Today my parents told me they were going to the hometown to stay there for two weeks. I immediately got the blues while remembering just how much I miss that place, the house we have, the sea, and the incredible balcony with the view of the mountains looming above the bay. Then I imagined my grandmother who still lives there all alone, but happy and in perfect control of the surroundings. Never does she complain of the old age and the ailments which follow it like a shadow because she is independent, strong, she knows how to work, how to be helpful, and how to be the pillar of the family. This is something I always looked up to and the resilience she and my parents show is something to be cherished and appreciated.
Yes, my hometown breathes the memories and spits them out into my mind whenever I think of its name, thus making my life slightly difficult at the moment. I have yet to build a connection to the New Place and, while that is still in the process, my wishes are oriented toward an Old Place which is far far away.

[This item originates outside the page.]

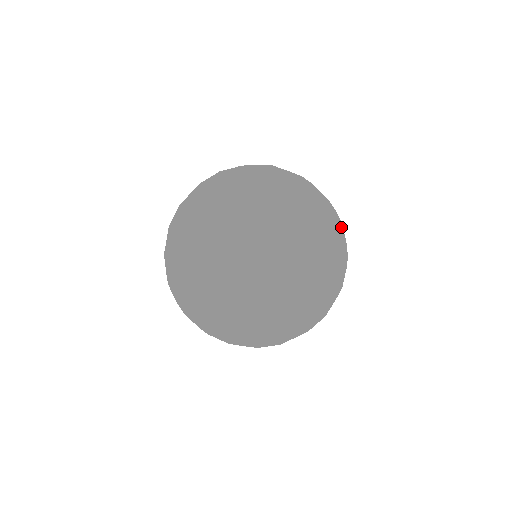
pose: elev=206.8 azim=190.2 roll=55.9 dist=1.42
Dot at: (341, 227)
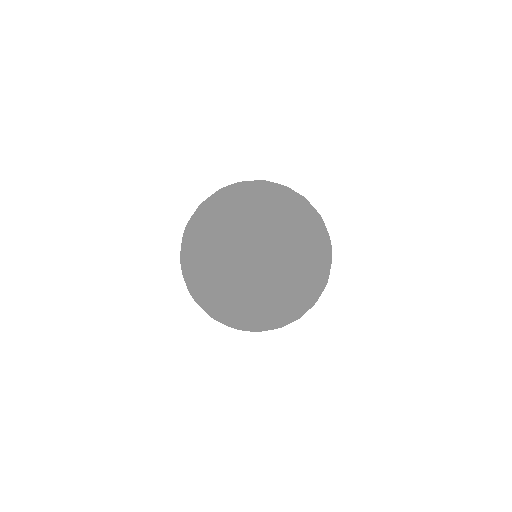
Dot at: (283, 240)
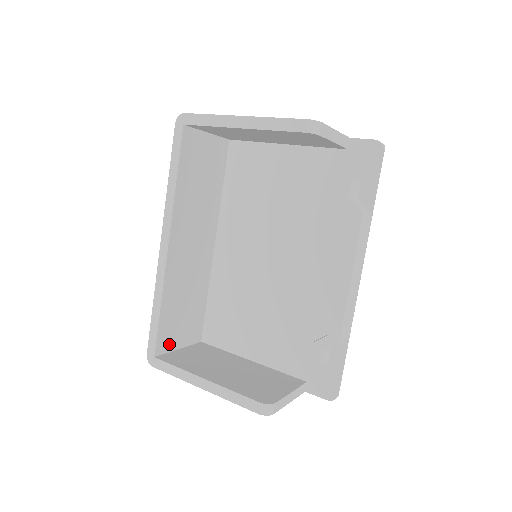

However, when the sadness overwhelmed me today I decided to stop for a moment and think as I wondered why exactly do I feel this way. Is it more because I truly miss my old life or is it because I still don’t have a new one settled in its place? Do I miss Croatia because I find it more beautiful or do I miss it because I think Canada doesn’t have what it takes?
Now, this may seem like an easy dilemma, especially due to the fact we have been here for only three months, but an answer is not as simple. There are moments when I am convinced that sadness follows me because I find Croatia to be better, and then comes a moment when I see a message bright as a day-no, Croatia is not better, it is just that Canada hasn’t gotten to you, yet. I don’t have a job here, my friends are now faces on a computer screen, and houses and people are so different. It takes a lot of time to get accustomed, to embrace the differences, not to mention a huge amount of emotional strength to keep the head above the water. Therefore, I realized today I was focused on the premise that Croatia is better because that option is easier for me, rather than to accept the possibility I have not yet succeeded here.
One may say it is certainly too soon to demand the good assimilation (as I call it) at this particular moment, that it is simply too early. The good assimilation means you did find something positive in the new environment, whether that’s people, a job, or something else, and it offers a hug of support to a stranger stranded in a far land. But, at this point, it is not too early to seek this goal because the pain of loss and change can be overwhelming sometimes.
To be honest, now I am balancing toward the first option, one where I think Croatia is better. I am angry, scared, and sad that I have absolutely no support outside the household (my husband does help a lot), but the discovery I made today, however it may seem obvious, did help me to understand my fear better. When a person puts a face to fear or when it becomes clearer that a lump made of negativity and blackness, that is a moment one gets a better chance to win, a better chance to become more positive than the day before. This is what I will strive for now, to go slowly step by step in order to find beauty in my surroundings. I hope there is a chance I will miss my sea and my mountain less than I did the day before.